- What is expected:
Each line of the material holding the word "Figure" must be identified and copied.

- Dataset excerpts:
★ ★ ★ ★ ★

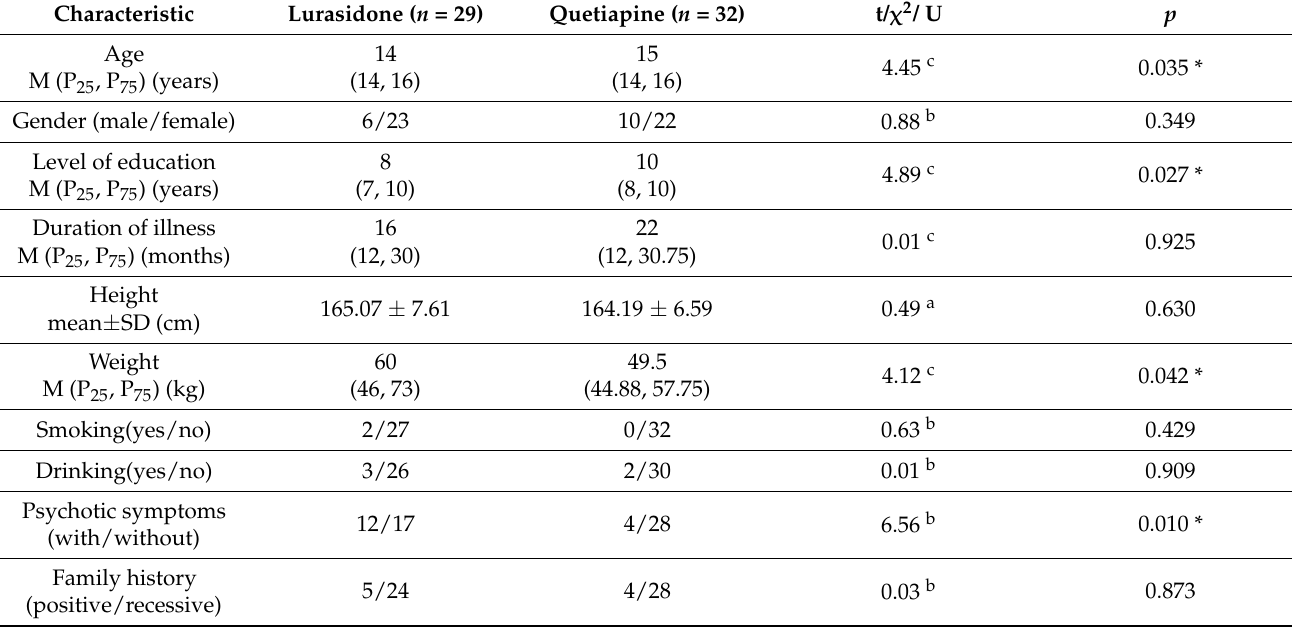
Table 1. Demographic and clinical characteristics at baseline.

★ ★ ★ ★ ★

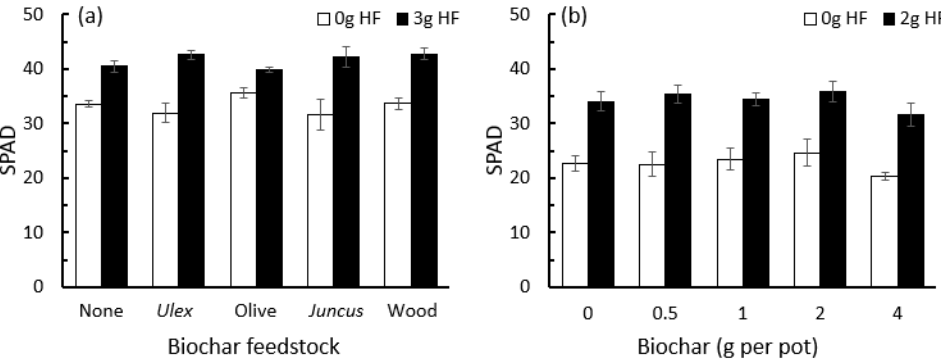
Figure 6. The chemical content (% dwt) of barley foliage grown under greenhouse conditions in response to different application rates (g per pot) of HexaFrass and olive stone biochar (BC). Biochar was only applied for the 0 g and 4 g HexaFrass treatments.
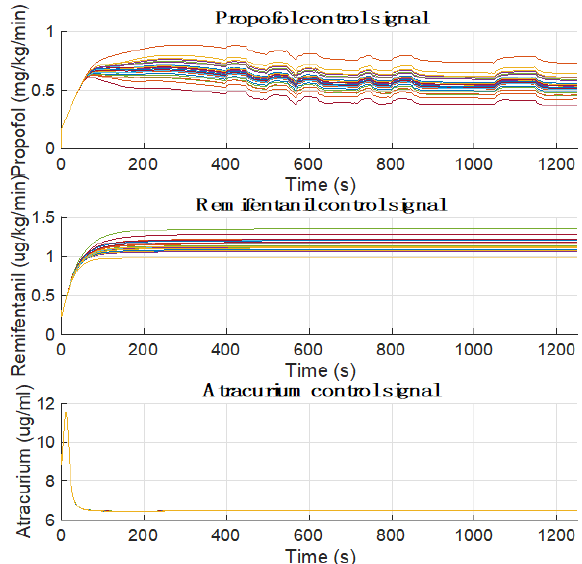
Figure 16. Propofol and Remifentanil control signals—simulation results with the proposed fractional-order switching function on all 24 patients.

★ ★ ★ ★ ★

- Task result:
Figure 6. The chemical content (% dwt) of barley foliage grown under greenhouse conditions in response to different application rates (g per pot) of HexaFrass and olive stone biochar (BC). Biochar was only applied for the 0 g and 4 g HexaFrass treatments.
Figure 16. Propofol and Remifentanil control signals—simulation results with the proposed fractional-order switching function on all 24 patients.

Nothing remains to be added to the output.